Gedaan met laden. U bevindt zich op: Nauwkeurigheid vloeibare brandstofmeters Meetnauwkeurigheid

Nauwkeurigheid vloeibare brandstofmeters

Op deze pagina vindt u meer informatie over de meetnauwkeurigheid van vloeibare brandstofmeters.

Normen

In de MID-richtlijn vallen stookoliemeters onder ‘Meetinstallaties voor de continue en dynamische meting van hoeveelheden andere vloeistoffen dan water (MI-005)’. Deze meetinstallaties worden opgedeeld in vijf nauwkeurigheidsklassen. De tabel toont de verschillende nauwkeurigheidsklassen en hun maximaal toegelaten fout (MPE).

Deze nauwkeurigheid geldt voor het volledige meetbereik van de meter voor volumes groter dan of gelijk aan 2 liter. Deze nauwkeurigheid is dus pas geldig vanaf dat de meter 2 liter geteld heeft.

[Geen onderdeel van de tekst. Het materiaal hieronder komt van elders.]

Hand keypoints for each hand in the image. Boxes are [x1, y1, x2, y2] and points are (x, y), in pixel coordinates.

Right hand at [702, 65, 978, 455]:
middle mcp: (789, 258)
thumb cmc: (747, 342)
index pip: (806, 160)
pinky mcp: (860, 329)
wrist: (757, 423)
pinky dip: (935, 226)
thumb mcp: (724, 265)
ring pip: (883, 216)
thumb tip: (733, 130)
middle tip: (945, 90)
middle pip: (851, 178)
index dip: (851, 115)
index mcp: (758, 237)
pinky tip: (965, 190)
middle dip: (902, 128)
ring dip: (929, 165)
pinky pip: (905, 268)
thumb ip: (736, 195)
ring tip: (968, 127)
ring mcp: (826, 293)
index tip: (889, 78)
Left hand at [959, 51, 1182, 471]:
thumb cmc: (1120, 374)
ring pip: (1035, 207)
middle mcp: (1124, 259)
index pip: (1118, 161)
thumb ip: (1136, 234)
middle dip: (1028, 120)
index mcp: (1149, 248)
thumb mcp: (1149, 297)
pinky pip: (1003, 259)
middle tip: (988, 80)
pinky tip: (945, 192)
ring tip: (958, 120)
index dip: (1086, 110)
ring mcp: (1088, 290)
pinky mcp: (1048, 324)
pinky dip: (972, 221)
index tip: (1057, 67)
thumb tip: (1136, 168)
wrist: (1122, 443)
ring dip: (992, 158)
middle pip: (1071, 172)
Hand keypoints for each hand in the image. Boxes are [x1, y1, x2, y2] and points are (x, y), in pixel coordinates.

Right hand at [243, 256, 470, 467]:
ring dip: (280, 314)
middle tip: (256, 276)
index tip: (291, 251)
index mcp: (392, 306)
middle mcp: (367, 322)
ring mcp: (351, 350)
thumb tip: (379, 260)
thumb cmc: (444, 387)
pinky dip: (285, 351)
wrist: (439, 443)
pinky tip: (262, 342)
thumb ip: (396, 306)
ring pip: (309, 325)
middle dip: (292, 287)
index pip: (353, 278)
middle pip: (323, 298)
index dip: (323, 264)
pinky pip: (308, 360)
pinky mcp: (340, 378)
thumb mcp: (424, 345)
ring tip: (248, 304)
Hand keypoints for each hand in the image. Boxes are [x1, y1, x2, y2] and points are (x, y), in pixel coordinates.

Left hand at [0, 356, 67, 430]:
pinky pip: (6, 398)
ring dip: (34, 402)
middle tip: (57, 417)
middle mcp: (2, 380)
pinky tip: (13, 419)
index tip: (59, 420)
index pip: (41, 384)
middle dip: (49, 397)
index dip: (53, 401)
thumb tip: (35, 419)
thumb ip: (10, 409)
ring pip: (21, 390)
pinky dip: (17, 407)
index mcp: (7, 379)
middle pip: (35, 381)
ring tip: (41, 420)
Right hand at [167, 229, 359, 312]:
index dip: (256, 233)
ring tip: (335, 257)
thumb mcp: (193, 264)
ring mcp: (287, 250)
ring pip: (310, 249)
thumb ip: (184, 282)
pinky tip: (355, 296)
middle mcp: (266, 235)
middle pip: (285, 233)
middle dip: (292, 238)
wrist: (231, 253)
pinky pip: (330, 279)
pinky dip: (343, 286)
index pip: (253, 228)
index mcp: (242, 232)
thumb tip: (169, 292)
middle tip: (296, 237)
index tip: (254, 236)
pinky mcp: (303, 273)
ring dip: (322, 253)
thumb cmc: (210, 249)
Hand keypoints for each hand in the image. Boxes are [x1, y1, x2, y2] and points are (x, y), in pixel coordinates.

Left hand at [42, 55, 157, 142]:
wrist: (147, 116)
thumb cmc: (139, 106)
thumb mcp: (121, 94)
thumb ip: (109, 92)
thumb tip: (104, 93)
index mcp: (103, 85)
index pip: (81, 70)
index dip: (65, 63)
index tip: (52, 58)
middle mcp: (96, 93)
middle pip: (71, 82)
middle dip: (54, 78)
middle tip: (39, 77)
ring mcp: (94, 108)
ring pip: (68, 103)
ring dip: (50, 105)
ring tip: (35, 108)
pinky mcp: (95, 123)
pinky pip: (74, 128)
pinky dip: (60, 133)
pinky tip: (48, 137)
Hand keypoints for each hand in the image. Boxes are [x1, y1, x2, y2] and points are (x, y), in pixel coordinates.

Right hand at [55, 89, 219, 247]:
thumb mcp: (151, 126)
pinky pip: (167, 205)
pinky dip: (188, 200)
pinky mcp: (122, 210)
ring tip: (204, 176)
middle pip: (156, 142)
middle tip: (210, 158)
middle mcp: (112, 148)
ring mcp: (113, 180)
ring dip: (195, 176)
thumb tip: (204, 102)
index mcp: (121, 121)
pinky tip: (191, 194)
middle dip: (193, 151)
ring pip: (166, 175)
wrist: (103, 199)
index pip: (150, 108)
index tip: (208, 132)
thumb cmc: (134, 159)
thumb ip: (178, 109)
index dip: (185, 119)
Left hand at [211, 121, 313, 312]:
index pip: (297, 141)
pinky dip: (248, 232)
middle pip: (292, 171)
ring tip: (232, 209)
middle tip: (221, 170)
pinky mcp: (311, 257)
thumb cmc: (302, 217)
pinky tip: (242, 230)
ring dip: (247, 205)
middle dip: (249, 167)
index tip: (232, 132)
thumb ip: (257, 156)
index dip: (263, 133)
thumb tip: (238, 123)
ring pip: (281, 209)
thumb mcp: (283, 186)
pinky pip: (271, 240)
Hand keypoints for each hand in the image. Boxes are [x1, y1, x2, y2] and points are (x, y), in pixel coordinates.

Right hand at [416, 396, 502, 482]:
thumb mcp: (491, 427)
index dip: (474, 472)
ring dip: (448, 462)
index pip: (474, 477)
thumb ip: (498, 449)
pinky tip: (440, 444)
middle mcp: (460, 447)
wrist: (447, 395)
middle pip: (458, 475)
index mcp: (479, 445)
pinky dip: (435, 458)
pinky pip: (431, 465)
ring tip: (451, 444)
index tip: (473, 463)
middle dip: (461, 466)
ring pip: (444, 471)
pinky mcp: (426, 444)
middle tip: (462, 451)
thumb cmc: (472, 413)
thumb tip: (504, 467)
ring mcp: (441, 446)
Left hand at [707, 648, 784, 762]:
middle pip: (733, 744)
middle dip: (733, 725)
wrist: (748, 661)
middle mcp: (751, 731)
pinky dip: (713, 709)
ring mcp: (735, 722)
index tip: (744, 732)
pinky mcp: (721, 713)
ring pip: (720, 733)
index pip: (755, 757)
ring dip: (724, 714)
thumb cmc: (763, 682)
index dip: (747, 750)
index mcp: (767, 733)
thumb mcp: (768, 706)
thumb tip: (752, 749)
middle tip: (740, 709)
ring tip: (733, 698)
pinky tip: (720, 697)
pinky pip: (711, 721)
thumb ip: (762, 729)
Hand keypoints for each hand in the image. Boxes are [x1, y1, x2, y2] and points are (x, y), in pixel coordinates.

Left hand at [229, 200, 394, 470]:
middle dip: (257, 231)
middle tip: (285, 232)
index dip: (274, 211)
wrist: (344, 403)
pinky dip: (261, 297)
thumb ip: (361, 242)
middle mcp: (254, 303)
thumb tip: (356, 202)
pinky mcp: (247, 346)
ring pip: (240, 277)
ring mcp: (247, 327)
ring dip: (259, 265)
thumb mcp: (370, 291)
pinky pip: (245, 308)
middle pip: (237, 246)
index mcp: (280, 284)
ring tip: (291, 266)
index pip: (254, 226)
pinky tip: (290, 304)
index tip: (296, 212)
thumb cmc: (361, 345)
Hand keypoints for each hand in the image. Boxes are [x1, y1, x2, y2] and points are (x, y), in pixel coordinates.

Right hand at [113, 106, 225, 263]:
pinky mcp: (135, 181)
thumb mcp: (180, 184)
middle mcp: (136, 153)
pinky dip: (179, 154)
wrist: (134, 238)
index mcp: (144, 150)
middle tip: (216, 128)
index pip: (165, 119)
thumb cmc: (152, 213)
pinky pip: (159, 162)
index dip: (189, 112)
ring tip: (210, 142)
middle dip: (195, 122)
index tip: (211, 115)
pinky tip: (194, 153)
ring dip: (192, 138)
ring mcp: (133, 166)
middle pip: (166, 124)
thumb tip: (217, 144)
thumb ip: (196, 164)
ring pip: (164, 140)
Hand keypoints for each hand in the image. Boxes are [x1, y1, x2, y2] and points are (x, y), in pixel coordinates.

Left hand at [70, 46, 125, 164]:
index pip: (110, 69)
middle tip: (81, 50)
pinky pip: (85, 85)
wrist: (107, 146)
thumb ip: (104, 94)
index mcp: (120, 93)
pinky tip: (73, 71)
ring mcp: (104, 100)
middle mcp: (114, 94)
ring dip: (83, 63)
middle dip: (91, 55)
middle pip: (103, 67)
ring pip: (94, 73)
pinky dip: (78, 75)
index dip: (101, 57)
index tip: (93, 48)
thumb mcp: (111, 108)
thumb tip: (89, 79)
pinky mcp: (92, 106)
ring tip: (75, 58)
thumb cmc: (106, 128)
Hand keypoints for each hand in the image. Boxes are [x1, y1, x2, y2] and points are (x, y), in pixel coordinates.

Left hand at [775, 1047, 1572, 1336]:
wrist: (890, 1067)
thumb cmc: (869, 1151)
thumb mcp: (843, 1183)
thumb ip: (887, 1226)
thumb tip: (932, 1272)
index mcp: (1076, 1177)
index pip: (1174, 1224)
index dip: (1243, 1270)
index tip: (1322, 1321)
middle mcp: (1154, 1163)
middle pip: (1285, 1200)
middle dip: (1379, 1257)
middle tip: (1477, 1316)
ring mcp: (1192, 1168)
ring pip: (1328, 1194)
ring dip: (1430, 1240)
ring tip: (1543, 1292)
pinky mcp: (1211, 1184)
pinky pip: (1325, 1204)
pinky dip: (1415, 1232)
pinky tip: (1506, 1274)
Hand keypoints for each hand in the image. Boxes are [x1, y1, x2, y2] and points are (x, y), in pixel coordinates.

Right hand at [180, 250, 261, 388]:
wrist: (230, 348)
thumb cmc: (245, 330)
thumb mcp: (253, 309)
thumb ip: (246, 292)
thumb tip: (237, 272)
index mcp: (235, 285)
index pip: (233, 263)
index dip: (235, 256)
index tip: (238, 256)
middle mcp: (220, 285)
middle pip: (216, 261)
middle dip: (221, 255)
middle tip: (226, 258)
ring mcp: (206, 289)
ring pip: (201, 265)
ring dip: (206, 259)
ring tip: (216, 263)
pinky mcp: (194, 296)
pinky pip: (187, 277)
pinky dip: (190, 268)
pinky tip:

Zoals te zien in deze tabel wordt er een onderscheid gemaakt tussen meetinstallaties en meters op zich.
De MID-richtlijn definieert deze 2 begrippen als volgt:

  • Meter: een instrument ontworpen voor het continu meten, in een geheugen opslaan en weergeven van de hoeveelheid vloeistof onder meetomstandigheden die door een meerwaardeomvormer stroomt in een gesloten volledig gevulde leiding.
  • Meetinstallatie: een installatie die de meter zelf en alle benodigde toebehoren omvat om te zorgen voor een correcte meting of bedoeld is om de metingen de vergemakkelijken.

Wanneer bijvoorbeeld een meetinstallatie de nauwkeurigheidsklasse 1,0 heeft, betekent het dat die installatie een nauwkeurigheid van 1,0% heeft, terwijl een meter met diezelfde klasse zal meten met een nauwkeurigheid van 0,6%. De eisen voor een individuele meter zijn dus strenger dan voor een meetinstallatie om aan een klasse te voldoen.

Een stookoliemeting bestaat typisch uit enkel een teller zonder andere bijkomende componenten en valt dus onder de categorie meters.

De nauwkeurigheid van de meter is enkel geldig wanneer het werkingsgebied zich binnen het bereik van de meter bevindt. Dit bereik wordt voor een volumemeter voor water beschreven door de omgevingstemperatuur, de mediumtemperatuur, de mediumdruk en het debiet. Voor een stookoliemeter komt hier ook de viscositeit van het medium bij. Een olievolumemeter is namelijk geijkt voor een bepaald bereik van viscositeit. De viscositeit van verschillende types olie kan onderling sterk variëren alsook ten opzichte van de viscositeit van water.

Voorbeeld

De figuur toont een technische fiche van een rotorvolumemeter voor olie. Hierop is te zien dat de meter MID-gekeurd is en voldoet aan nauwkeurigheidsklasse 0,5. Deze informatie is meestal ook terug te vinden op het telwerk van de meter.

De klasse 0,5 wijst op een nauwkeurigheid van 0,3% voor de meter. Dit voldoet aan de opgelegde nauwkeurigheid in het inspectieprotocol. Verder voldoen ook MID-klassen (MI-005) 0,3 tot en met 1,5 aan de opgelegde nauwkeurigheden.